═══ DATA SHOWN ═══

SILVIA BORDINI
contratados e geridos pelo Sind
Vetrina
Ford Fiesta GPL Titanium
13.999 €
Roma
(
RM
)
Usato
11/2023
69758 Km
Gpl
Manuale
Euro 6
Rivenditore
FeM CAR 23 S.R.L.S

═══

**TASK OBJECTIVE**
Give every record again, exactly as it reads.

**THE ANSWER**
SILVIA BORDINI
contratados e geridos pelo Sind
Vetrina
Ford Fiesta GPL Titanium
13.999 €
Roma
(
RM
)
Usato
11/2023
69758 Km
Gpl
Manuale
Euro 6
Rivenditore
FeM CAR 23 S.R.L.S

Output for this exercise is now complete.